- _DATA IN THIS EXERCISE_
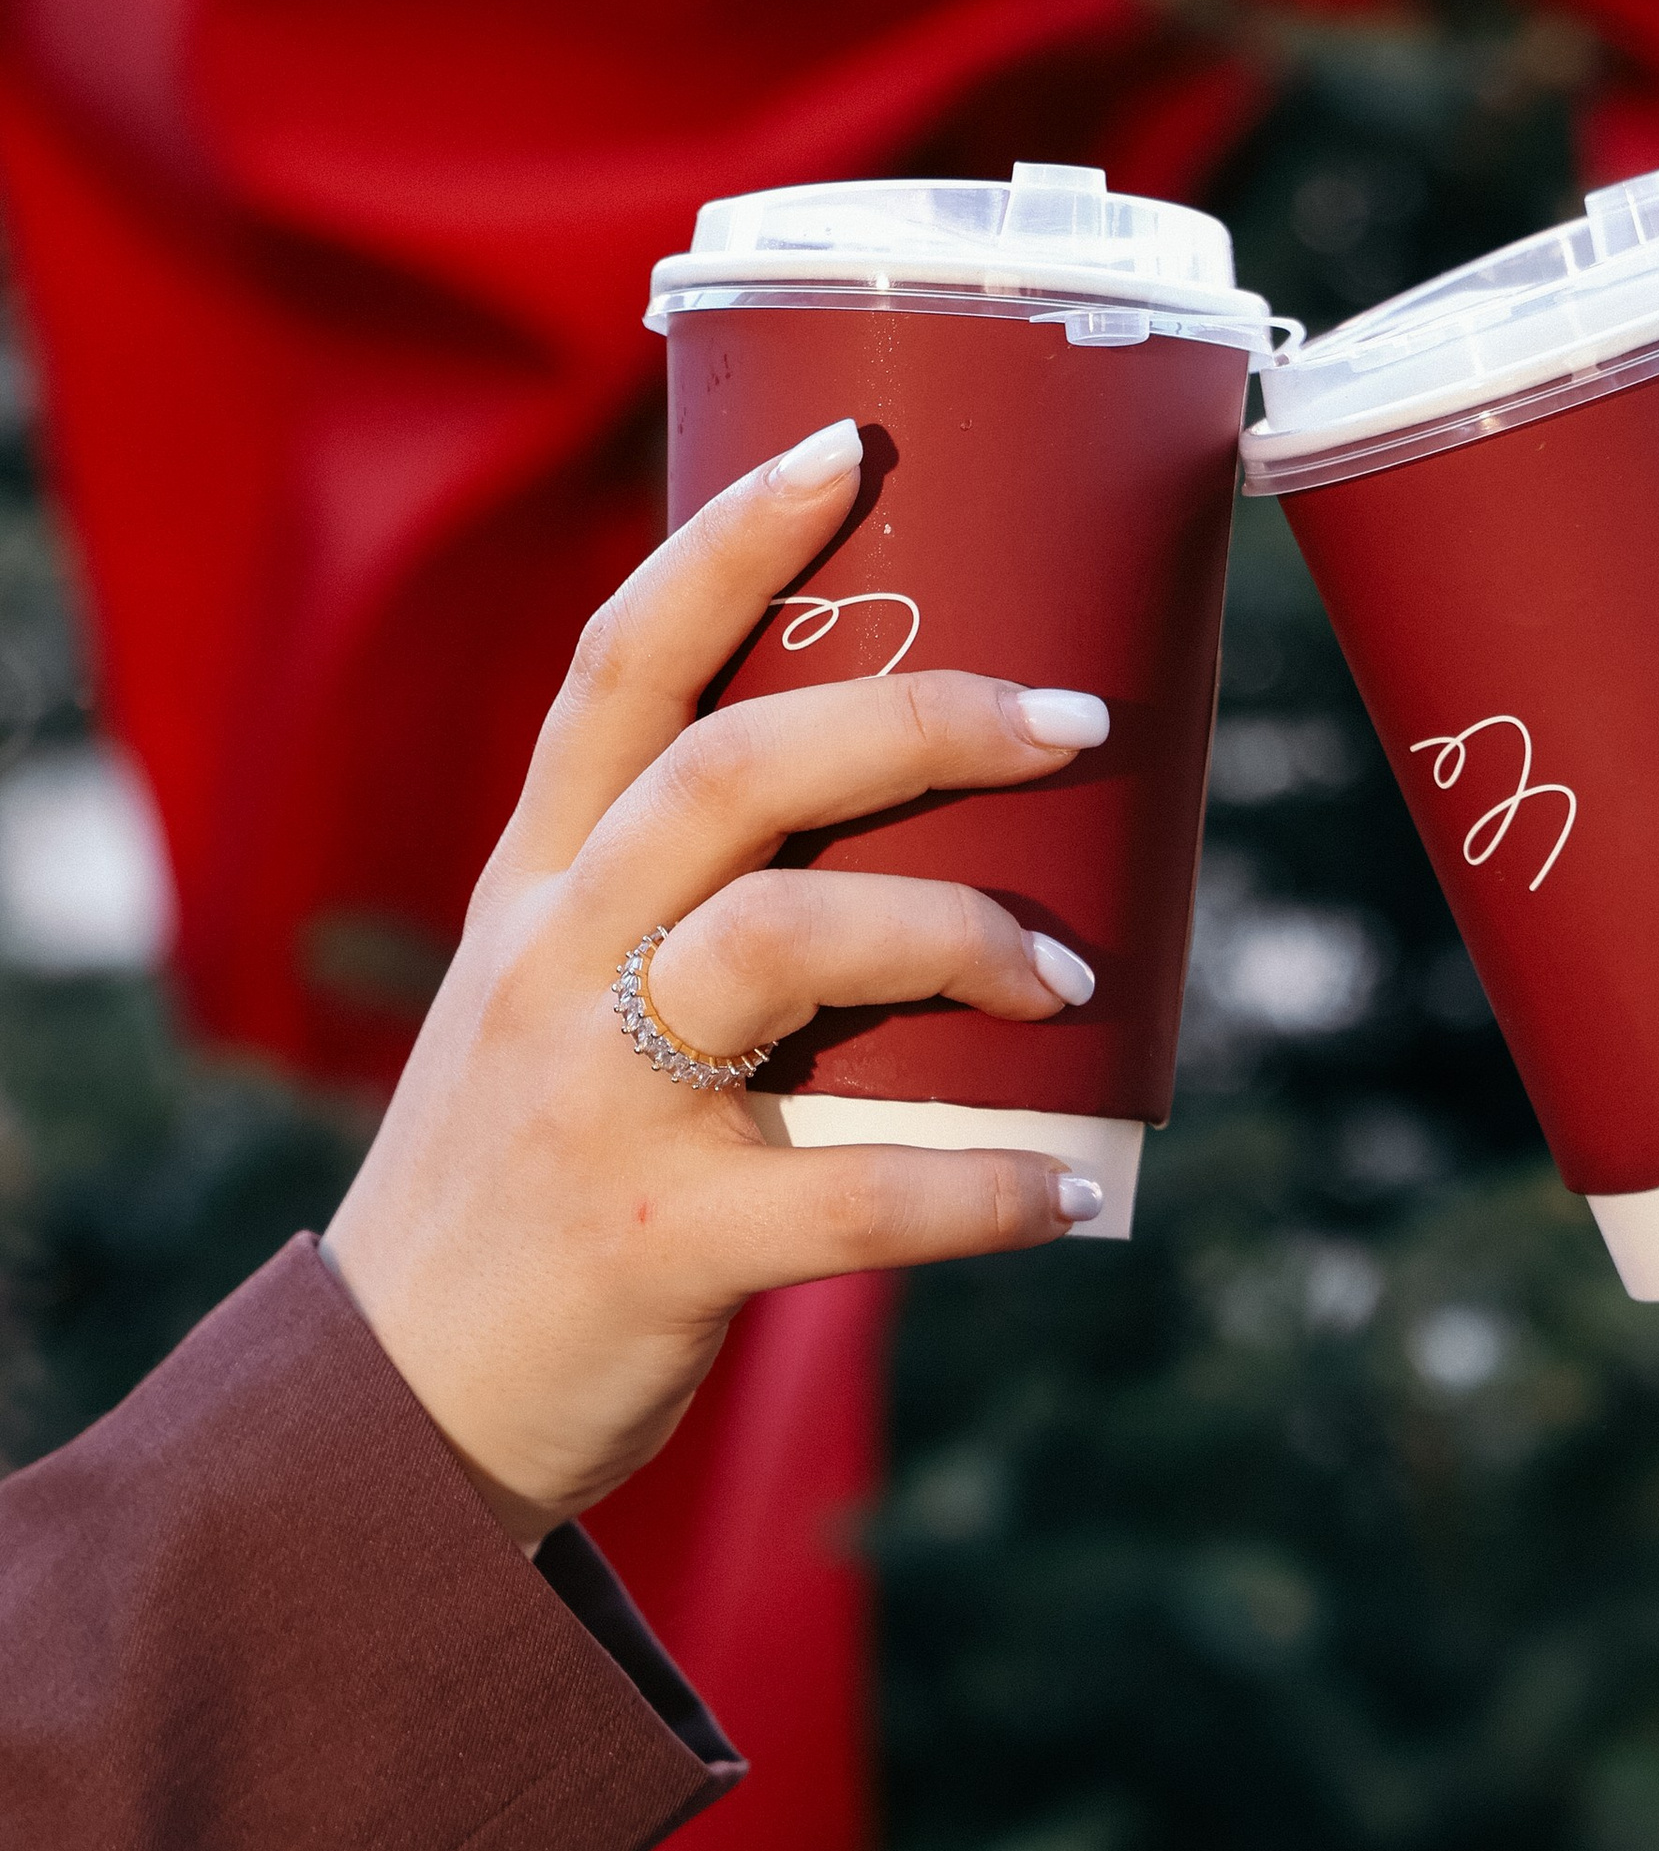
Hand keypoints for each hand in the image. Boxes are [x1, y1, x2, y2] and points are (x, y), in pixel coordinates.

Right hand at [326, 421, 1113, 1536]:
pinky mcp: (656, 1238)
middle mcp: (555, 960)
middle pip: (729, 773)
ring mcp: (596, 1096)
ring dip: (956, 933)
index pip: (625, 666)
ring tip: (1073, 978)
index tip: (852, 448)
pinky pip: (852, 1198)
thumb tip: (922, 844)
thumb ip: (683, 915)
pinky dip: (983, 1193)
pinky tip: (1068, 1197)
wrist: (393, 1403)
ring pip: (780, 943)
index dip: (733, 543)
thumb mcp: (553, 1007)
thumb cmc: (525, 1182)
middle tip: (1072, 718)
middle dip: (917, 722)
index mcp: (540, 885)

==

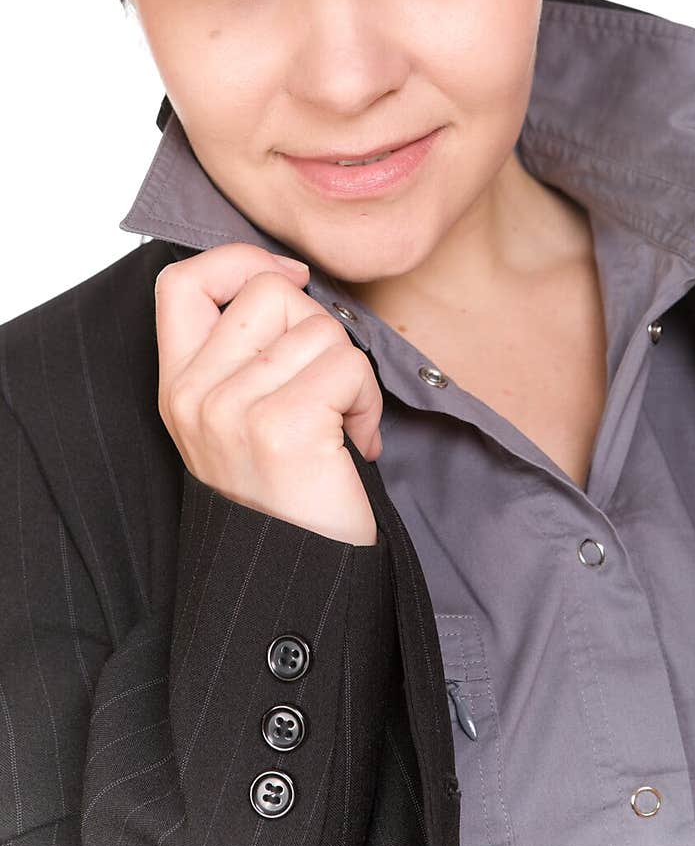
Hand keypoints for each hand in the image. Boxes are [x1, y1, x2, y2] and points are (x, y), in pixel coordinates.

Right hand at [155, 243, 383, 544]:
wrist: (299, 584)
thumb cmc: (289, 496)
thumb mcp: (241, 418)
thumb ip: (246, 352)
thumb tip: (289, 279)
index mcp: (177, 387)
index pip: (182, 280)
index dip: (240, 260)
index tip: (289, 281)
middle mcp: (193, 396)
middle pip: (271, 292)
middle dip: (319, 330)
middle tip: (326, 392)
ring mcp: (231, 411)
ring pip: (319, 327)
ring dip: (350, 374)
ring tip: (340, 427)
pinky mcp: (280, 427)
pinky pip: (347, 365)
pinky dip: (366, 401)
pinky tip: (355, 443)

- _WHAT THE TASK ASKS_
Beginning at the line with "index dip: (240, 260)" and stopping after the line with "pinky tip: (355, 443)", please write out every line of the data above exactly and nothing else.

- _RESULT_
index dip: (240, 260)
index tip: (289, 281)
middle mcp: (193, 396)
middle pip: (271, 292)
middle dip: (319, 330)
middle tip: (326, 392)
ring mcp: (231, 411)
ring pip: (319, 327)
ring dip: (350, 374)
ring tip: (340, 427)
pinky mcp: (280, 427)
pinky pip: (347, 365)
pinky dip: (366, 401)
pinky tip: (355, 443)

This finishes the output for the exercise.